About this exercise:
Look for the line with "VERLANGLIJSTJE" in the data below, then reproduce word for word that line and every line after it. Leave out all pictures and add nothing.

Task inputs:
= = = = = = =

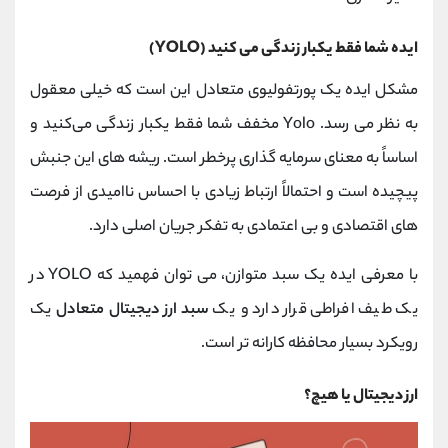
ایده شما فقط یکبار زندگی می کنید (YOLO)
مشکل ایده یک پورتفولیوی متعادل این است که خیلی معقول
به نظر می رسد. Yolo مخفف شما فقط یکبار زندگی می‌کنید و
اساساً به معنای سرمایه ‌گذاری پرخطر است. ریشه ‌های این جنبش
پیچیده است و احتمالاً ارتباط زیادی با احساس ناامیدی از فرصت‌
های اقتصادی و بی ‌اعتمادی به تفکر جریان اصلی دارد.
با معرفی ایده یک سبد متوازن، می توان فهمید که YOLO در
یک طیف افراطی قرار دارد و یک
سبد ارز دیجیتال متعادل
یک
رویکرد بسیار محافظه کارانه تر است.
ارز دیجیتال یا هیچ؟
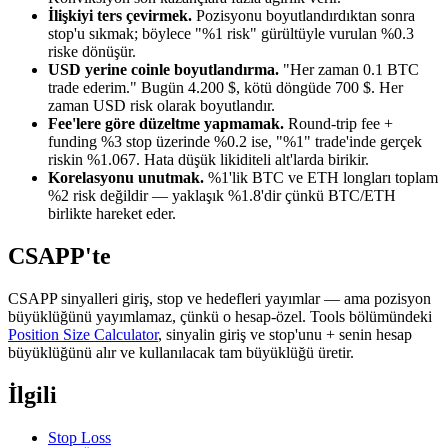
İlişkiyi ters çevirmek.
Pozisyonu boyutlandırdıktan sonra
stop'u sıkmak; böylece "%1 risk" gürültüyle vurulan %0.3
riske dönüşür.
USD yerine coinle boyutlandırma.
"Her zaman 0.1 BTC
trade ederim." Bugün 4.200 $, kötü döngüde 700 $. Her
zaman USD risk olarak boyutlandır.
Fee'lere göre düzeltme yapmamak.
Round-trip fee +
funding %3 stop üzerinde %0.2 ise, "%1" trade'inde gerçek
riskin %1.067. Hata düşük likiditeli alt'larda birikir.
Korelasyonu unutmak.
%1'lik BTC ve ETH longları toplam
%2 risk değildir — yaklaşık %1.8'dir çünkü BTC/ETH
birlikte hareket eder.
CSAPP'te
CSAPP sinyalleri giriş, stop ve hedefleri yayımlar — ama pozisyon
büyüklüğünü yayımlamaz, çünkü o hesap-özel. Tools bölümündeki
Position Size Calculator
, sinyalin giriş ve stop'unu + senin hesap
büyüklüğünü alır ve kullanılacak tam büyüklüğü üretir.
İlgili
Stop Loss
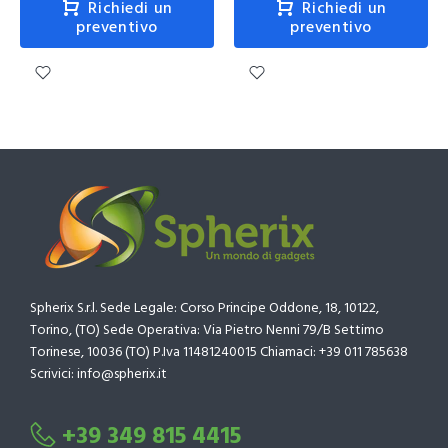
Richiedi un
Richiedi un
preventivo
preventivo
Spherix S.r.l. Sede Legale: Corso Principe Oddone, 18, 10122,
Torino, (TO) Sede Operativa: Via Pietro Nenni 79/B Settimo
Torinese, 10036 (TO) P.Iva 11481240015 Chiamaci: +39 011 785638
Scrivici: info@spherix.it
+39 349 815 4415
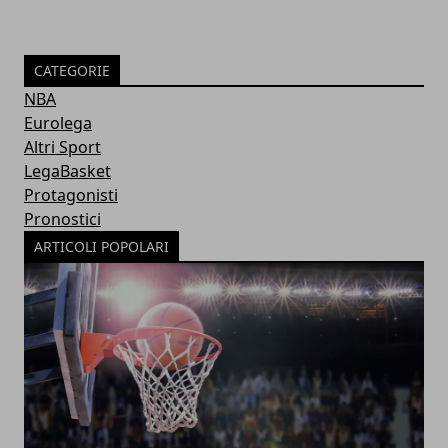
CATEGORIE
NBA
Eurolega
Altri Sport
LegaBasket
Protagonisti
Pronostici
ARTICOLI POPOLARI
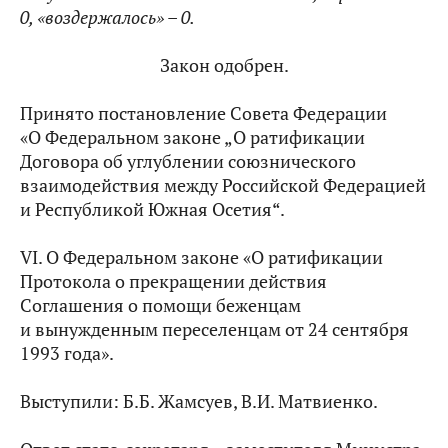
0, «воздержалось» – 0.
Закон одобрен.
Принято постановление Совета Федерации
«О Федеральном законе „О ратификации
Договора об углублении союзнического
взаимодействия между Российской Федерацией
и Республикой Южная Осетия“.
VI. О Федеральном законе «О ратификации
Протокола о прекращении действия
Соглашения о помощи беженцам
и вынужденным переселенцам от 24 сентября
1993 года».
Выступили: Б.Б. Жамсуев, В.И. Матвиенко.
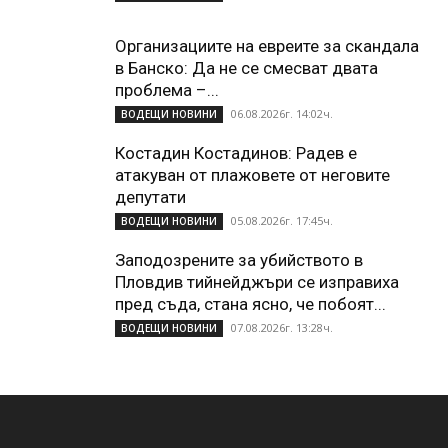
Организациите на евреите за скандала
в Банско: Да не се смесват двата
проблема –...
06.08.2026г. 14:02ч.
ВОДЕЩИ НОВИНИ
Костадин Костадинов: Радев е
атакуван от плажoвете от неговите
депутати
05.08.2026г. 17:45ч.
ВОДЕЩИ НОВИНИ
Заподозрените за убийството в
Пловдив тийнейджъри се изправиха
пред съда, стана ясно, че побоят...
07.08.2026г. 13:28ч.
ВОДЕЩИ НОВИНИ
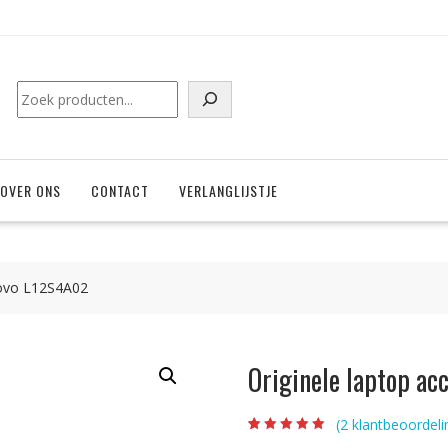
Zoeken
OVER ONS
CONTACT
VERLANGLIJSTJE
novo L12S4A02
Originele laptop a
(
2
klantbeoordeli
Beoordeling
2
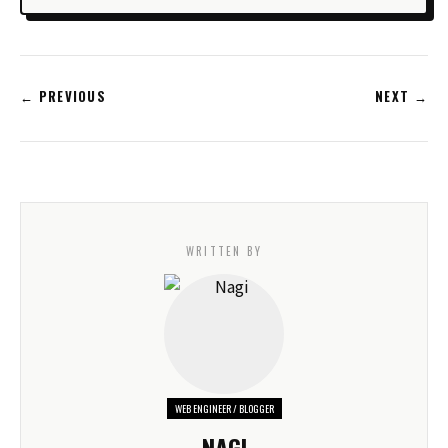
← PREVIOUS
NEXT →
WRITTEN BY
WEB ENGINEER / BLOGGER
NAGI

= = = = = = =

Expected output:
VERLANGLIJSTJE
novo L12S4A02
Originele laptop a
(
2
klantbeoordeli
Beoordeling
2
← PREVIOUS
NEXT →
WRITTEN BY
WEB ENGINEER / BLOGGER
NAGI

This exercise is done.